When the pony he was riding didn’t seem to notice, he confided, “I’ve known gals who ride like that. I reckon it’s because they let us fool men worry about the rubdowns, whiplash wounds, and loose shoes. But we won’t be returning you too stove in, considering some of the other little ponies you met on the trail tonight!”

There was no other stock at that hour in the small corral out behind his hotel. But there was water in the trough along the north rails. So he tethered the saddled mare there for the moment, and snuck himself and his Winchester up the back stairs.

Trisha answered his second knock. As he stepped into the dark room she said she’d thought he was gone for the night. So she’d gone to bed. He could see she hadn’t wanted to wrinkle her underwear in the very short time it took him to strike a light, say he was sorry, and shake it out. She hadn’t seemed quite as blonde down yonder, but few men would have complained. Like a lot of gals who seemed a tad skinny with their duds on, Trisha Myers had a body that would have worked fine cast in plaster for one of those Greek goddess gals.

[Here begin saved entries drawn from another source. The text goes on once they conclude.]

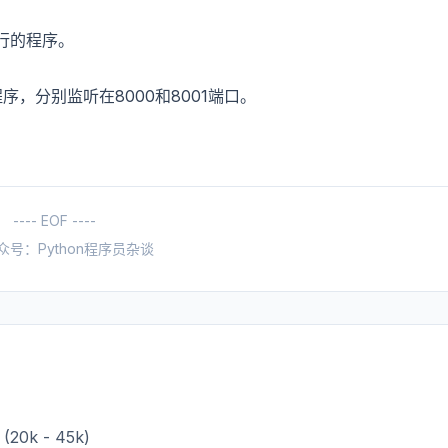
执行的程序。
序，分别监听在8000和8001端口。
---- EOF ----
众号：Python程序员杂谈
20k - 45k)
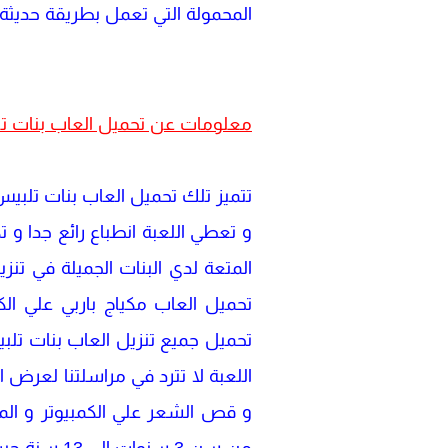
المحمولة التي تعمل بطريقة حديثة 
معلومات عن تحميل العاب بنات ت
و تعطي اللعبة انطباع رائع جدا و
المتعة لدي البنات الجميلة في تن
تحميل العاب مكياج باربي علي ال
تحميل جميع تنزيل العاب بنات تلب
اللعبة لا تترد في مراسلتنا لعر
و قص الشعر علي الكمبيوتر و المو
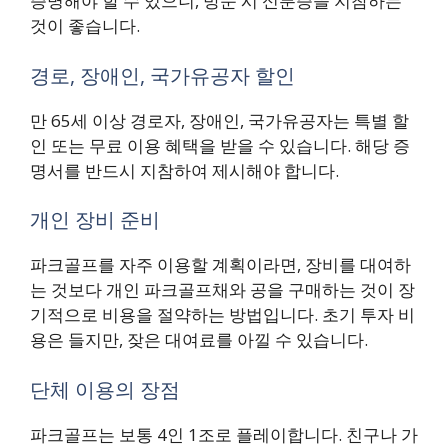
증명해야 할 수 있으니, 방문 시 신분증을 지참하는
것이 좋습니다.
경로, 장애인, 국가유공자 할인
만 65세 이상 경로자, 장애인, 국가유공자는 특별 할
인 또는 무료 이용 혜택을 받을 수 있습니다. 해당 증
명서를 반드시 지참하여 제시해야 합니다.
개인 장비 준비
파크골프를 자주 이용할 계획이라면, 장비를 대여하
는 것보다 개인 파크골프채와 공을 구매하는 것이 장
기적으로 비용을 절약하는 방법입니다. 초기 투자 비
용은 들지만, 잦은 대여료를 아낄 수 있습니다.
단체 이용의 장점
파크골프는 보통 4인 1조로 플레이합니다. 친구나 가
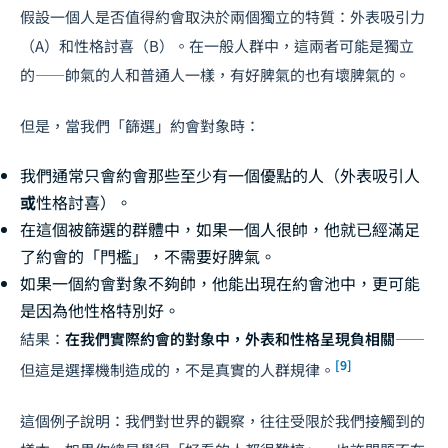
假設一個人是否值得約會取決於兩個獨立的特質：外表吸引力
（A）和性格討喜（B）。在一般人群中，這兩者可能是獨立
的——帥氣的人和普通人一樣，有好脾氣的也有壞脾氣的。
但是，當我們「篩選」約會對象時：
我們通常只會約會那些至少有一個優點的人（外表吸引人
或
性格討喜）。
在這個被篩選的群體中，如果一個人很帥，他就已經滿足
了約會的「門檻」，不需要好脾氣。
如果一個約會對象不夠帥，他能出現在約會池中，更可能
是因為他性格特別好。
結果：
在我們實際約會的對象中，外表和性格呈現負相關
——
[9]
但這是選擇機制造成的，不是真實的人群規律。
這個例子說明：我們對世界的觀察，往往受限於我們接觸到的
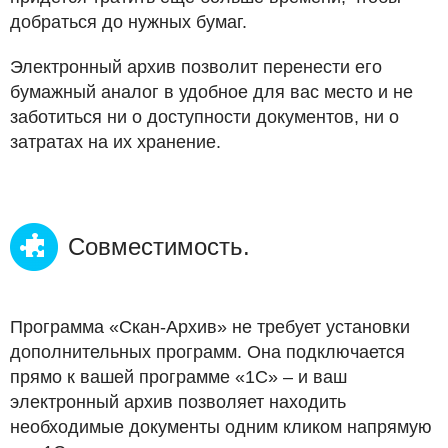
добраться до нужных бумаг.
Электронный архив позволит перенести его
бумажный аналог в удобное для вас место и не
заботиться ни о доступности документов, ни о
затратах на их хранение.
Совместимость.
Программа «Скан-Архив» не требует установки
дополнительных программ. Она подключается
прямо к вашей программе «1С» – и ваш
электронный архив позволяет находить
необходимые документы одним кликом напрямую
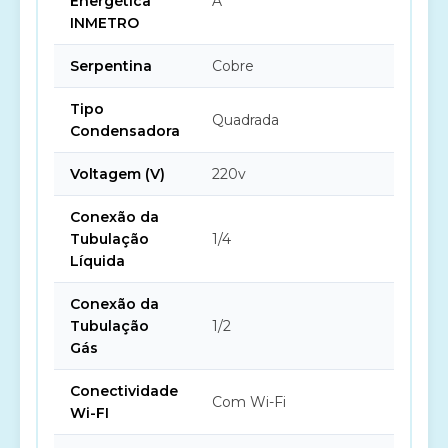
Energética
A
INMETRO
Serpentina
Cobre
Tipo
Quadrada
Condensadora
Voltagem (V)
220v
Conexão da
Tubulação
1/4
Líquida
Conexão da
Tubulação
1/2
Gás
Conectividade
Com Wi-Fi
Wi-FI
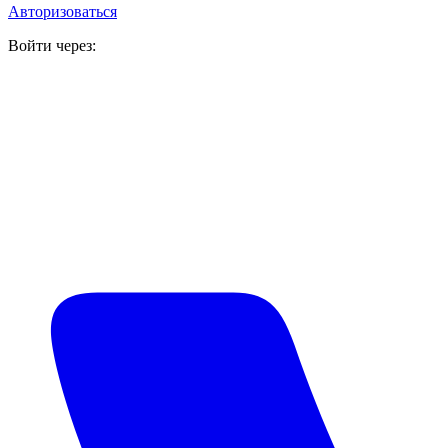
Авторизоваться
Войти через:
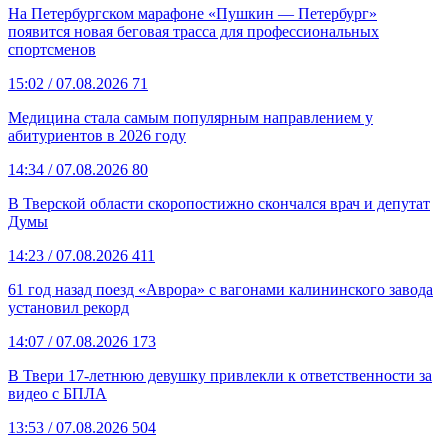
На Петербургском марафоне «Пушкин — Петербург»
появится новая беговая трасса для профессиональных
спортсменов
15:02
/ 07.08.2026
71
Медицина стала самым популярным направлением у
абитуриентов в 2026 году
14:34
/ 07.08.2026
80
В Тверской области скоропостижно скончался врач и депутат
Думы
14:23
/ 07.08.2026
411
61 год назад поезд «Аврора» с вагонами калининского завода
установил рекорд
14:07
/ 07.08.2026
173
В Твери 17-летнюю девушку привлекли к ответственности за
видео с БПЛА
13:53
/ 07.08.2026
504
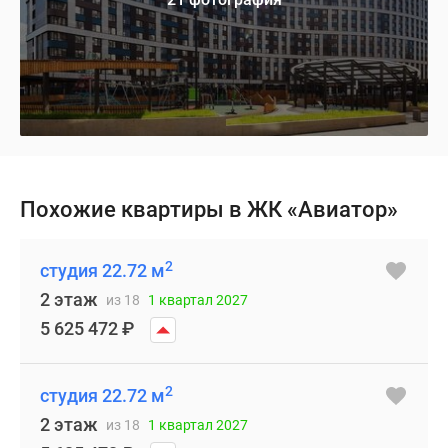
Похожие квартиры в ЖК «Авиатор»
2
студия 22.72 м
2 этаж
из 18
1 квартал 2027
5 625 472
₽
2
студия 22.72 м
2 этаж
из 18
1 квартал 2027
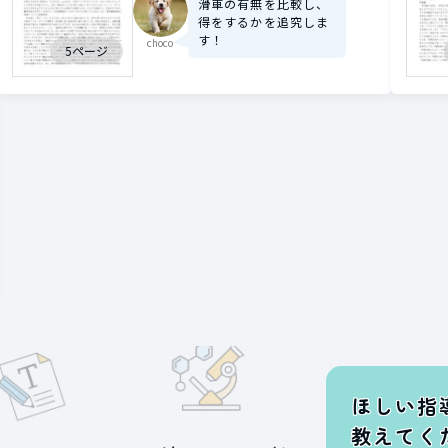
滑車の有無を比較し、
得をするかを追究しま
す！
choco
5ページ
ほしい指
教えてく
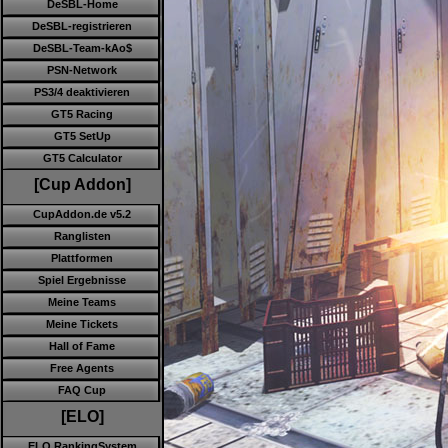
DeSBL-Home
DeSBL-registrieren
DeSBL-Team-kAo$
PSN-Network
PS3/4 deaktivieren
GT5 Racing
GT5 SetUp
GT5 Calculator
[Cup Addon]
CupAddon.de v5.2
Ranglisten
Plattformen
Spiel Ergebnisse
Meine Teams
Meine Tickets
Hall of Fame
Free Agents
FAQ Cup
[ELO]
ELO RankingSystem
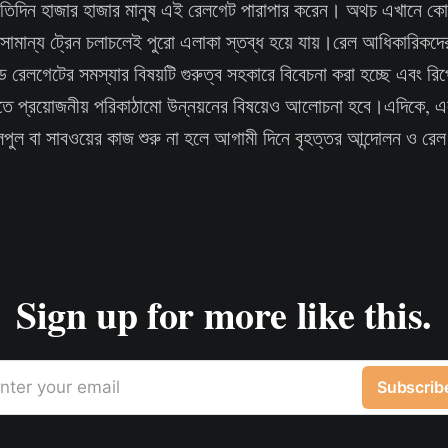
রতিদিন হাজার হাজার মানুষ এই রেলগেট পারাপার করেন। অথচ এখানে কোনও
 সামান্য ট্রেন চলাচলেই পুরো এলাকা স্তব্ধ হয়ে যায়।রেল আধিকারিক
ডে রেলগেটের সমস্যার বিষয়টি গুরুত্ব সহকারে বিবেচনা করা হচ্ছে এবং রিপো
ে প্রয়োজনীয় পরিকাঠামো উন্নয়নের বিষয়েও আলোচনা হবে।এদিকে, এলা
়ালপুল বা সাবওয়ের কাজ শুরু না হলে আগামী দিনে বৃহত্তর আন্দোলন ও র
Sign up for more like this.
nter your email
Subscrib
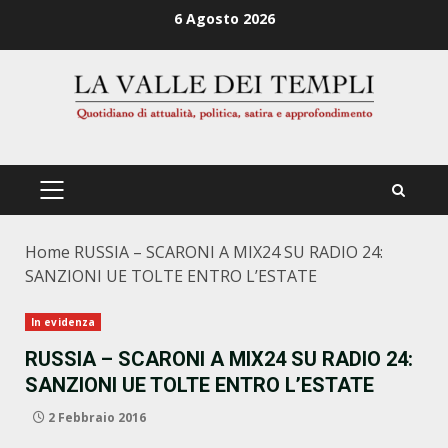
Zum
6 Agosto 2026
Inhalt
springen
PRIMÄRES
MENÜ
Home
RUSSIA – SCARONI A MIX24 SU RADIO 24:
SANZIONI UE TOLTE ENTRO L’ESTATE
In evidenza
RUSSIA – SCARONI A MIX24 SU RADIO 24:
SANZIONI UE TOLTE ENTRO L’ESTATE
2 Febbraio 2016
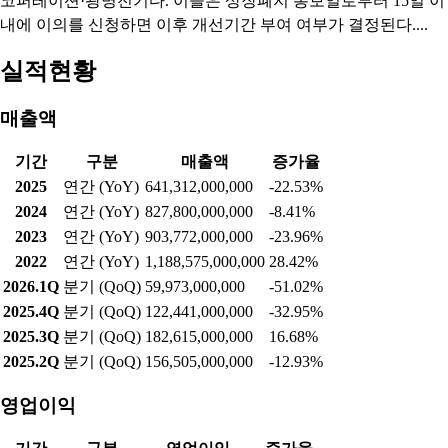
코퍼레이션·광명전기다. 이들은 상장폐지 통보일로부터 15일 이
내에 이의를 신청하면 이후 개선기간 부여 여부가 결정된다....
실적현황
매출액
기간
구분
매출액
증가율
2025
연간 (YoY)
641,312,000,000
-22.53%
2024
연간 (YoY)
827,800,000,000
-8.41%
2023
연간 (YoY)
903,772,000,000
-23.96%
2022
연간 (YoY)
1,188,575,000,000
28.42%
2026.1Q
분기 (QoQ)
59,973,000,000
-51.02%
2025.4Q
분기 (QoQ)
122,441,000,000
-32.95%
2025.3Q
분기 (QoQ)
182,615,000,000
16.68%
2025.2Q
분기 (QoQ)
156,505,000,000
-12.93%
영업이익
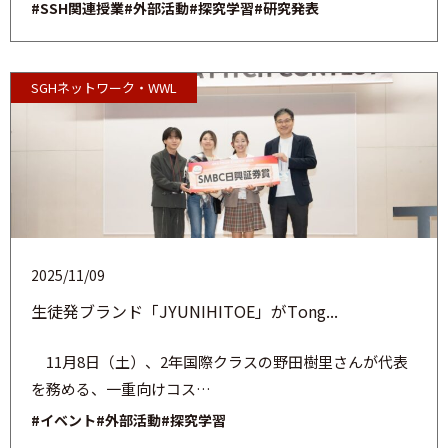
#SSH関連授業
#外部活動
#探究学習
#研究発表
SGHネットワーク・WWL
2025/11/09
生徒発ブランド「JYUNIHITOE」がTong...
11月8日（土）、2年国際クラスの野田樹里さんが代表
を務める、一重向けコス…
#イベント
#外部活動
#探究学習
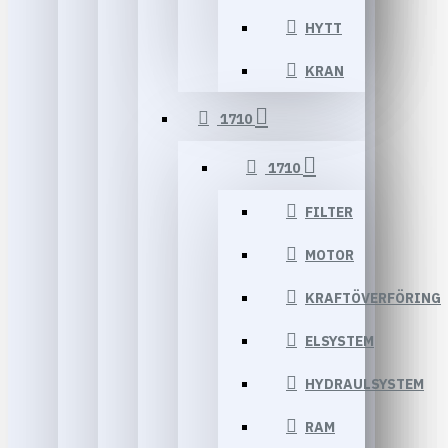
HYTT
KRAN
1710
1710
FILTER
MOTOR
KRAFTÖVERFÖRING
ELSYSTEM
HYDRAULSYSTEM
RAM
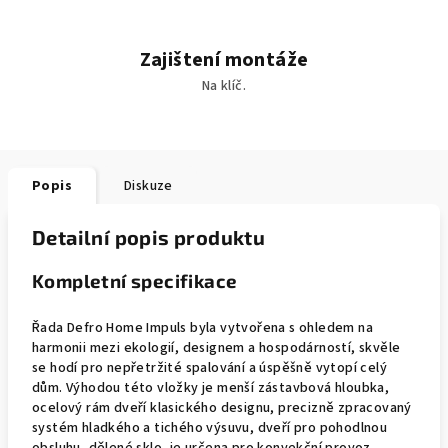
Zajištení montáže
Na klíč.
Popis
Diskuze
Detailní popis produktu
Kompletní specifikace
Řada Defro Home Impuls byla vytvořena s ohledem na
harmonii mezi ekologií, designem a hospodárností, skvěle
se hodí pro nepřetržité spalování a úspěšně vytopí celý
dům. Výhodou této vložky je menší zástavbová hloubka,
ocelový rám dveří klasického designu, precizně zpracovaný
systém hladkého a tichého výsuvu, dveří pro pohodlnou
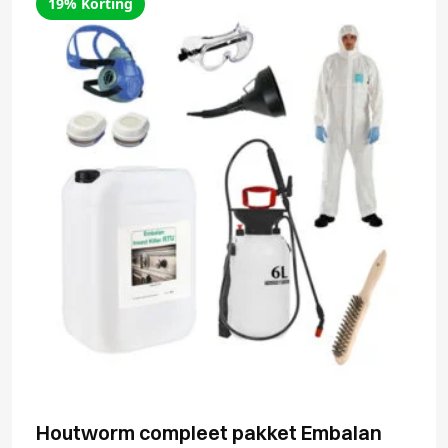
19% Korting
Houtworm compleet pakket Embalan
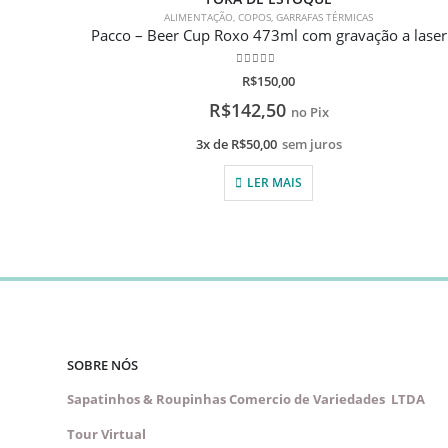
ALIMENTAÇÃO
,
COPOS
,
GARRAFAS TÉRMICAS
Pacco – Beer Cup Roxo 473ml com gravação a laser
0
de 5
R$
150,00
R$
142,50
no Pix
3x de
R$
50,00
sem juros
LER MAIS
SOBRE NÓS
Sapatinhos & Roupinhas Comercio de Variedades LTDA
Tour Virtual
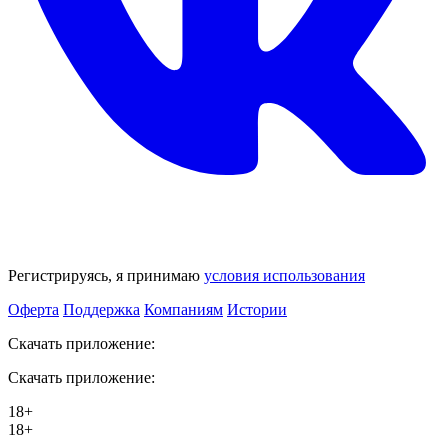
Регистрируясь, я принимаю
условия использования
Оферта
Поддержка
Компаниям
Истории
Скачать приложение:
Скачать приложение:
18+
18+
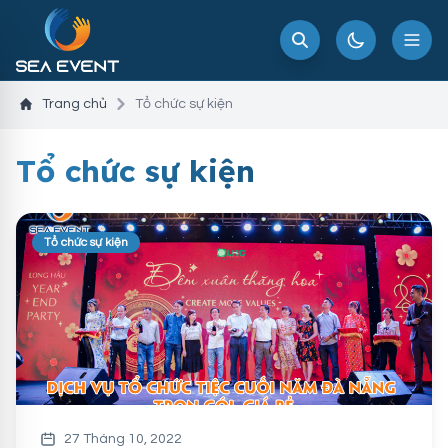
Trang chủ
Tổ chức sự kiện
Tổ chức sự kiện
Tổ chức sự kiện
27 Tháng 10, 2022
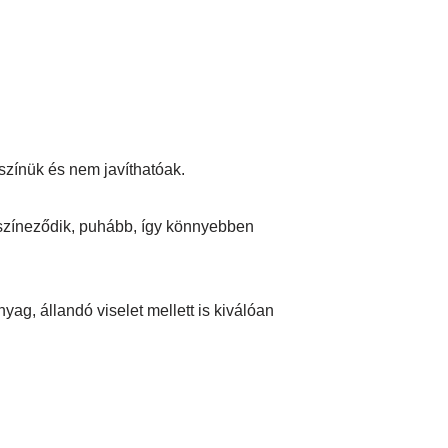
színük és nem javíthatóak.
lszíneződik, puhább, így könnyebben
ag, állandó viselet mellett is kiválóan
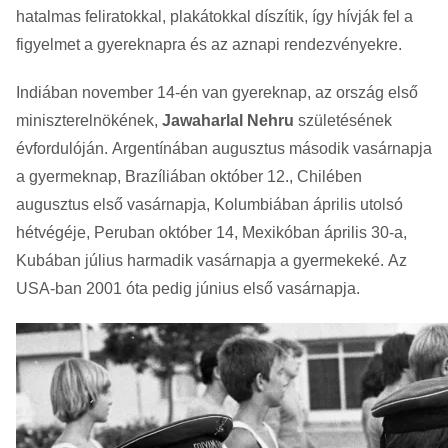
hatalmas feliratokkal, plakátokkal díszítik, így hívják fel a
figyelmet a gyereknapra és az aznapi rendezvényekre.
Indiában november 14-én van gyereknap, az ország első
miniszterelnökének,
Jawaharlal Nehru
születésének
évfordulóján. Argentínában augusztus második vasárnapja
a gyermeknap, Brazíliában október 12., Chilében
augusztus első vasárnapja, Kolumbiában április utolsó
hétvégéje, Peruban október 14, Mexikóban április 30-a,
Kubában július harmadik vasárnapja a gyermekeké. Az
USA-ban 2001 óta pedig június első vasárnapja.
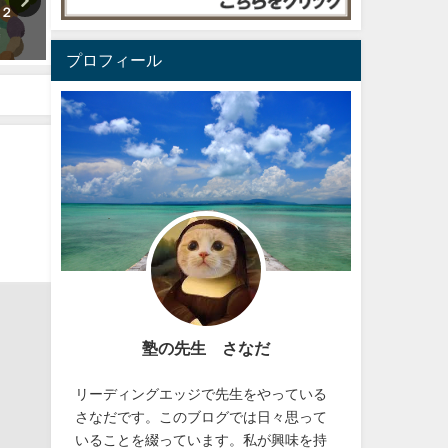
 ２
石油を探しに
生徒のお兄ちゃんは、私が
跡
生の頃から気にかけていた
2025年1月14日
子だった
プロフィール
2023年5月1日
塾の先生 さなだ
リーディングエッジで先生をやっている
さなだです。このブログでは日々思って
いることを綴っています。私が興味を持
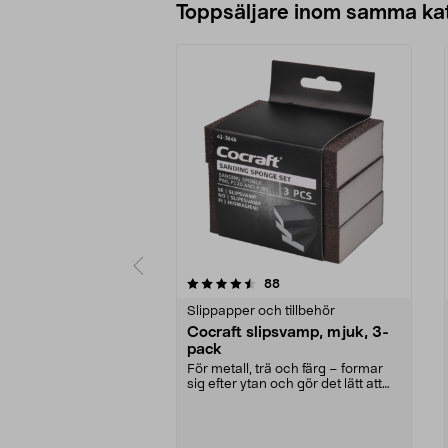
Toppsäljare inom samma ka
5 av 5 stjärnor
4.5 av 5 stjärnor
recensioner
88
Slippapper och tillbehör
Cocraft slipsvamp, mjuk, 3-
pack
För metall, trä och färg – formar
sig efter ytan och gör det lätt att
slipa. Coc...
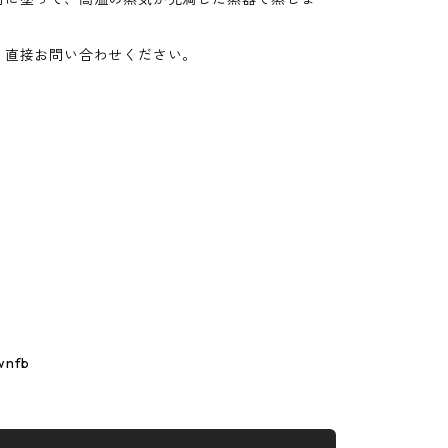
、直接お問い合わせください。
wnfb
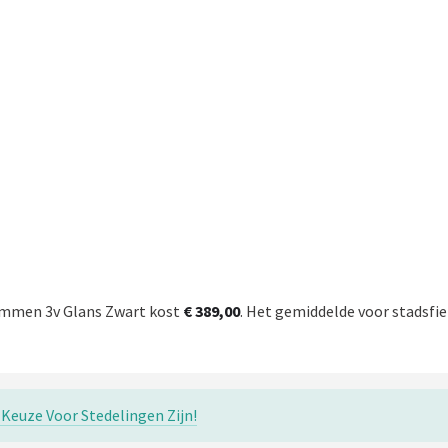
emmen 3v Glans Zwart kost
€ 389,00
. Het gemiddelde voor stadsfie
Keuze Voor Stedelingen Zijn!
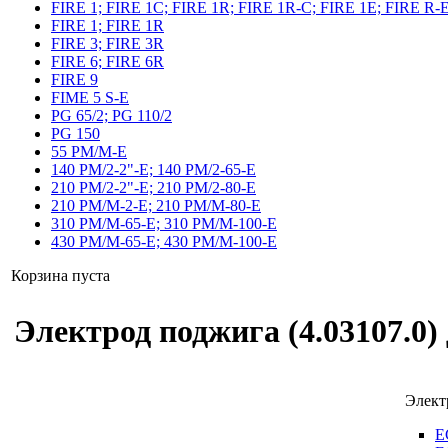
FIRE 1; FIRE 1C; FIRE 1R; FIRE 1R-C; FIRE 1E; FIRE R-
FIRE 1; FIRE 1R
FIRE 3; FIRE 3R
FIRE 6; FIRE 6R
FIRE 9
FIME 5 S-E
PG 65/2; PG 110/2
PG 150
55 PM/M-E
140 PM/2-2"-E; 140 PM/2-65-E
210 PM/2-2"-E; 210 PM/2-80-E
210 PM/M-2-E; 210 PM/M-80-E
310 PM/M-65-E; 310 PM/M-100-E
430 PM/M-65-E; 430 PM/M-100-E
Корзина пуста
Электрод поджига (4.03107.0) 
Элект
E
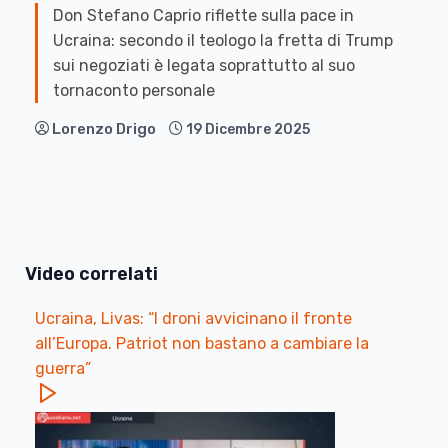
Don Stefano Caprio riflette sulla pace in
Ucraina: secondo il teologo la fretta di Trump
sui negoziati è legata soprattutto al suo
tornaconto personale
Lorenzo Drigo
19 Dicembre 2025
Video correlati
Ucraina, Livas: “I droni avvicinano il fronte
all’Europa. Patriot non bastano a cambiare la
guerra”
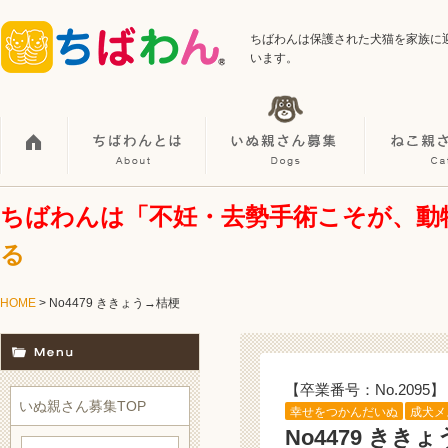
ちばわんは保護された犬猫を家族に
います。
ちばわんは「不妊・去勢手術こそが、動
る
HOME
> No4479 ききょう→桔梗
【卒業番号：No.2095】
いぬ親さん募集TOP
幸せをつかんだいぬ
成犬メ
No4479 きき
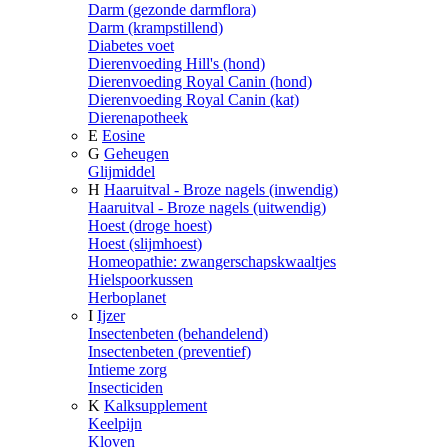
Darm (gezonde darmflora)
Darm (krampstillend)
Diabetes voet
Dierenvoeding Hill's (hond)
Dierenvoeding Royal Canin (hond)
Dierenvoeding Royal Canin (kat)
Dierenapotheek
E
Eosine
G
Geheugen
Glijmiddel
H
Haaruitval - Broze nagels (inwendig)
Haaruitval - Broze nagels (uitwendig)
Hoest (droge hoest)
Hoest (slijmhoest)
Homeopathie: zwangerschapskwaaltjes
Hielspoorkussen
Herboplanet
I
Ijzer
Insectenbeten (behandelend)
Insectenbeten (preventief)
Intieme zorg
Insecticiden
K
Kalksupplement
Keelpijn
Kloven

She stammered, “Shame on you! Or should I say shame on me? I’m all confounded and still half-asleep. What time is it and what did you find out, Custis?”

He rebolted the door and leaned his carbine against the wall, and tried to tell her it was time to get dressed so they could take that pony back. But she somehow sat him down beside her on the rumpled bedding. He said, “It ain’t midnight yet, but your schoolmarm chum may be asleep already. So with any luck we’ll be able to put her pony safe in its stall out back without disturbing her.”

Trisha moved his hand to her bare lap with both of hers as she demurely replied, “Never mind how disturbed Meg Campbell needs to feel right now! I’m so disturbed I’ve been feeling myself down here, and they say too much of that can make a girl go crazy or blind!”

Longarm put his other arm around her, and stretched them both across the mattress so he could finger her more friendly as they kissed. But when she took his hat off and commenced to fiddle with his gun rig he said, “What about that mare out back?”

To which Trisha replied, bumping and grinding, “Screw the silly pony. Let her get her own swain. Or better yet, screw me, for I’ve not had any since I first came up from Santa Fe last winter and I’m a naturally warm-natured woman, as you may not have noticed.”

As a matter of fact he hadn’t. But seeing a lady he’d mistaken for a mousy small-town waitress was slithering all over him while she flat out begged for it, he figured it wouldn’t hurt that pony to loiter in the moonlight out back for a few more minutes.

CHAPTER 13

The wise and doubtless French philosopher who’d said no human being is ever more sane than right after they’d enjoyed some good food and a satisfying screw had doubtless met up with someone like Trisha Myers in his travels. Because she’d no sooner come, begging for him to do it faster and swearing she’d kill him if he dared to stop before they were both old and gray, than she commenced to stew about what her friend, the schoolmarm, was going to say if they didn’t get her pony back to her before midnight.